Even more complex expressions can be easily transformed into the RPN notation, take for example "(2+5) (9-3*2)". This can be represented in RPN as "2 5 + 9 3 2 - *". There is a well-known algorithm (the Shunting yard algorithm) that converts any traditional infix-notation into an RPN expression. This also includes function calls and any sort of constant objects (like strings, numbers etc).
How to generate RPN bytecode from a procedural scripting language?
You can easily use the aforementioned Shunting yard algorithm to convert any expression into an RPN notation. In order to get bytecode, you only have to tag each element from the RPN stream corresponding to its type (ie is it an operation or an operand). This bytecode then has to be extended to support (conditional) jumps and some special operations like variable assignments etc.
My implementation does not use the shunting yard algorithm, instead I use a traditional recursive parser which directly can produce the RPN bytecode. Actually the fact that I already had a parser for a simpler interpreter made me think about RPN code, because it turns out to be much easier to produce RPN bytecode in contrast to code for a more advanced virtual machine with registers. Plus the RPN bytecode implicitly still contains the complete abstract syntax tree, which in turn opens the door for aggressive optimisation algorithms, or even a bytecode transformer that produces native assembler code.
How to interpret the final bytecode?
The final interpretation of the RPN based bytecode is rather easy, you simply need a stack for all incoming value-type tokens, and then you can easily scan the RPN stream as follows:
- Take token from stream.
- If token is a value, push it onto stack.
- If token is an operation, pop needed operands from stack, perform operation and finally push result onto stack.
Implementation?
Actually I have just implemented a basic bytecode compiler which does not use the shunting-yard algorithm to parse a script, but has a more traditional approach. But it does produce RPN bytecode and the bytecode executor simply is a big switch-statement (with different cases corresponding to different operators or value-types). You can access the scripting engine via SVN as part of the Magnum framework at svn://subversion.dimajix.de/magnum.
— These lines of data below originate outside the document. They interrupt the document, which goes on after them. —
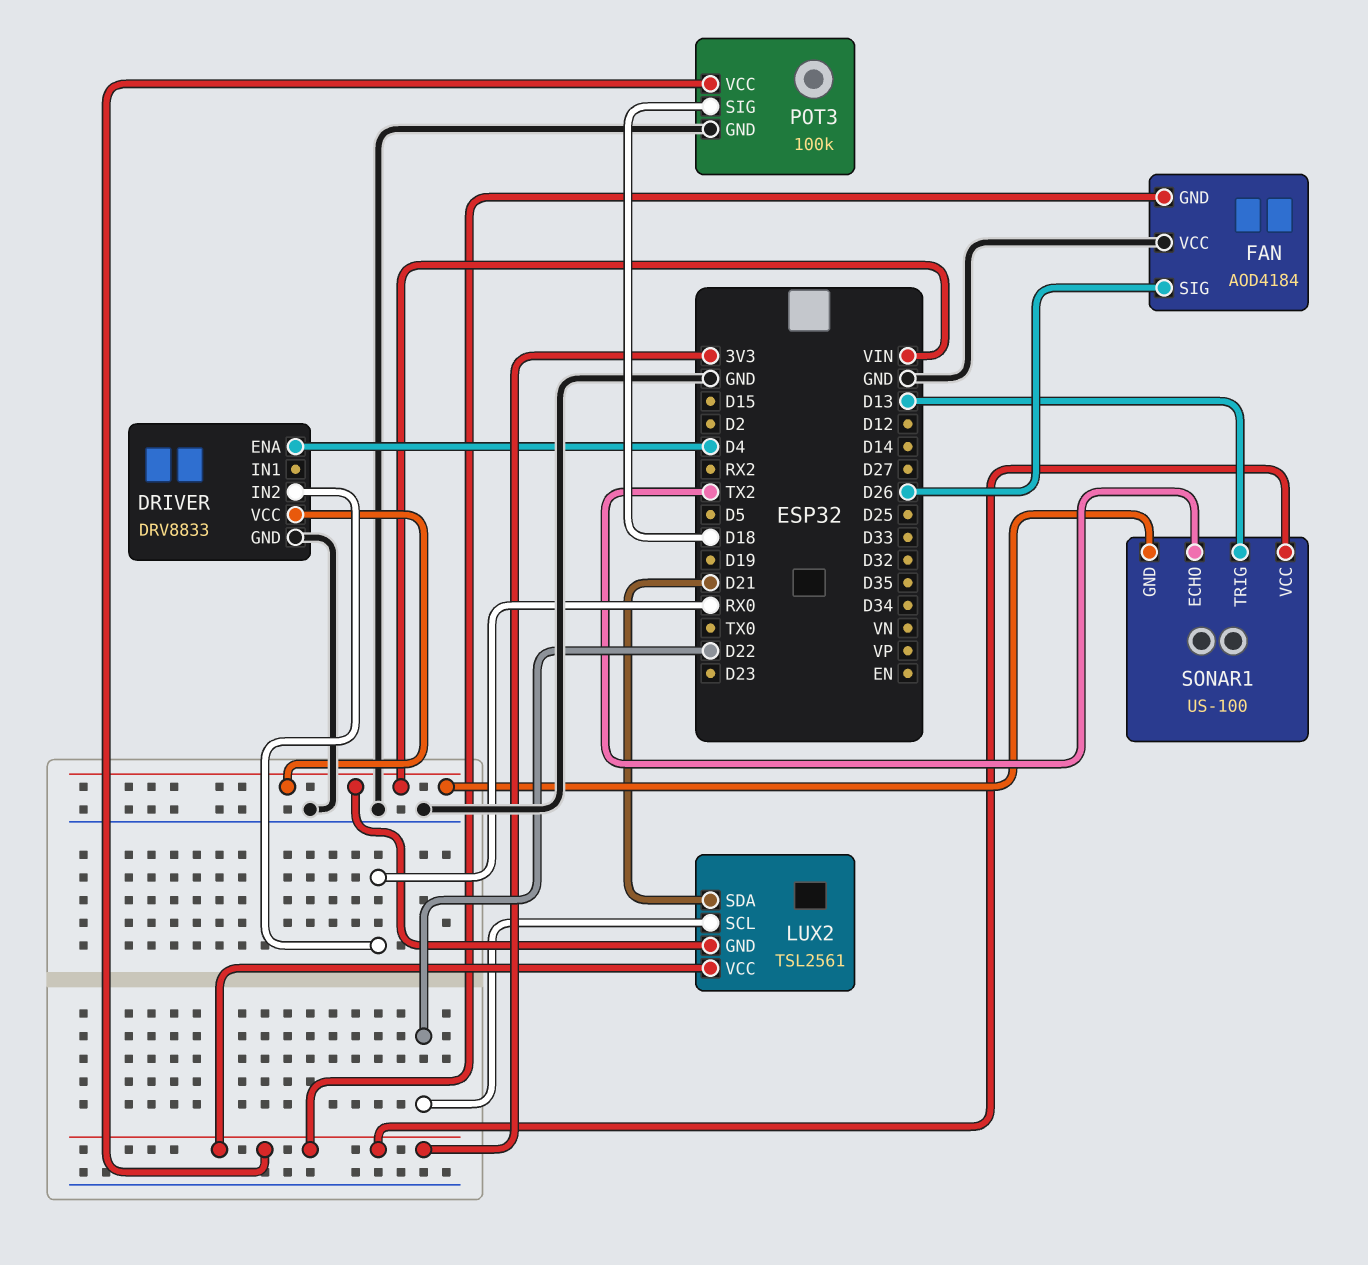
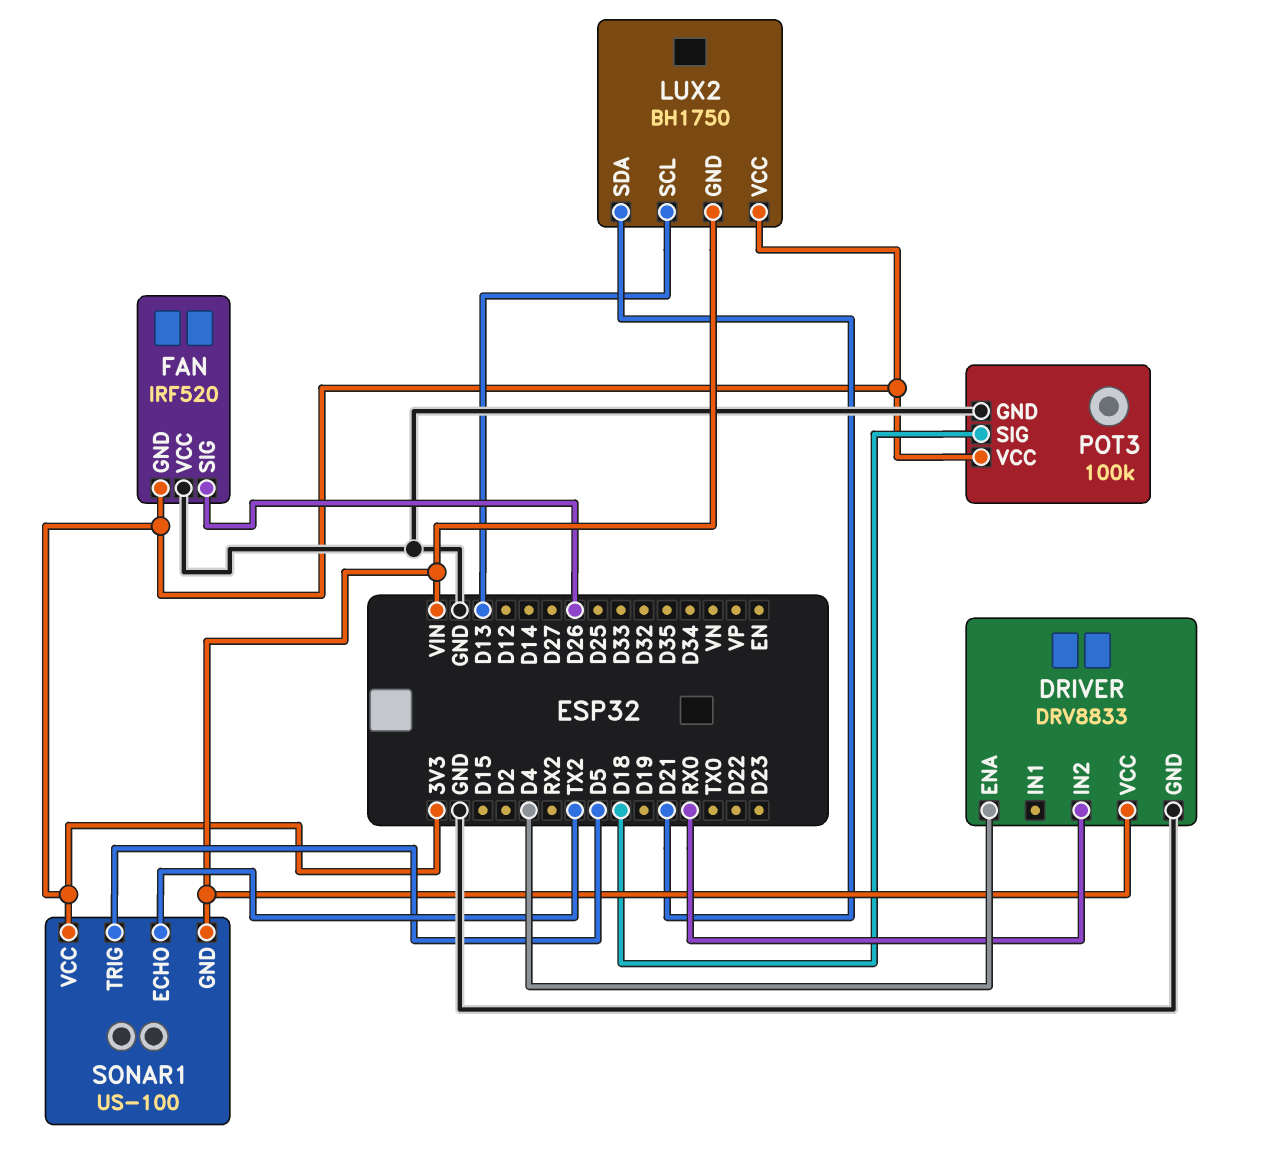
FAN: AOD4184 -> IRF520
LUX2: TSL2561 -> BH1750
LUX2 pin SCL: D22 -> D13
SONAR1 pin TRIG: D13 -> D5

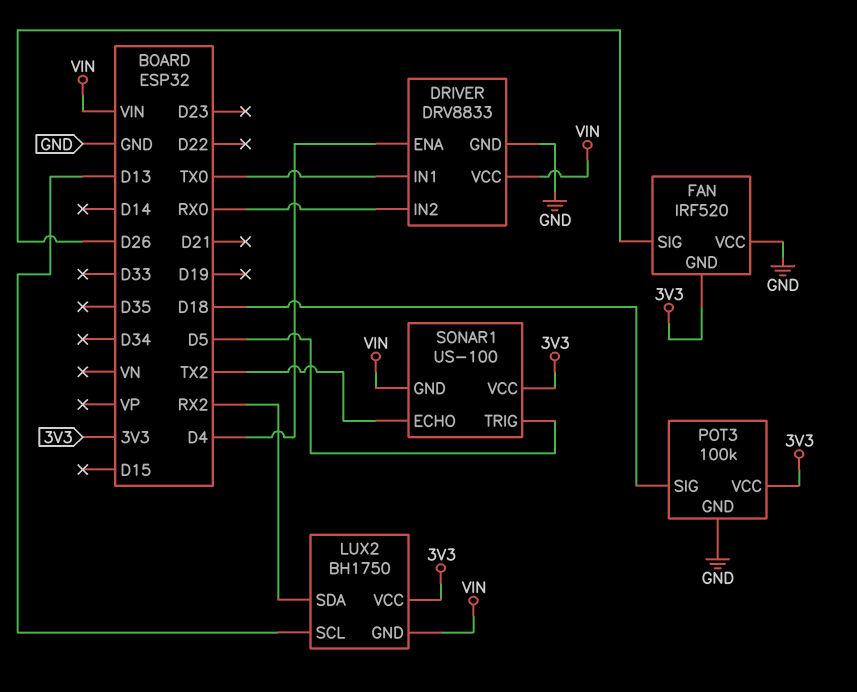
DRIVER pin IN1: none -> TX0
LUX2 pin SDA: D21 -> RX2

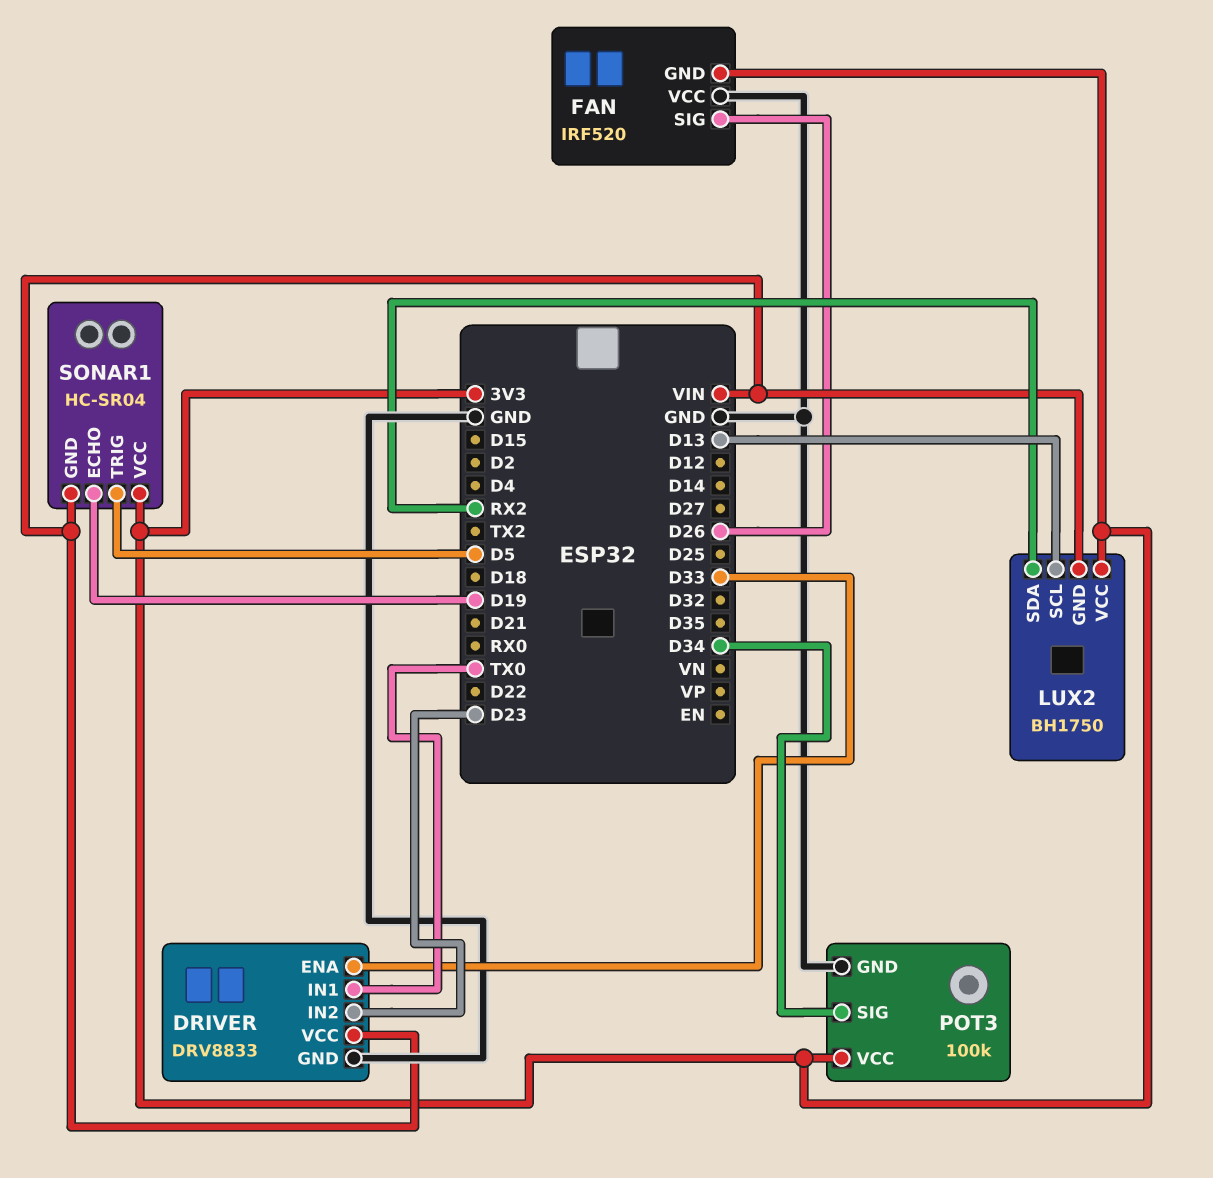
DRIVER pin ENA: D4 -> D33
DRIVER pin IN2: RX0 -> D23
POT3 pin SIG: D18 -> D34
SONAR1: US-100 -> HC-SR04
SONAR1 pin ECHO: TX2 -> D19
I will try to package a smaller download version (or a new release of Magnum) soon.
Similar systems
As a reader indirectly pointed out, my system is similar to The FORTH Programming Language in that both use RPN notation (although my scripting engine only uses RPN internally an sticks to the standard notation as its input format) and two stacks (one for data and one for return addresses - the second stack currently is not explicitly implemented in Magnum, but my bytecode intepreter works recursively, so the return addresses are stored on the real CPU stack.)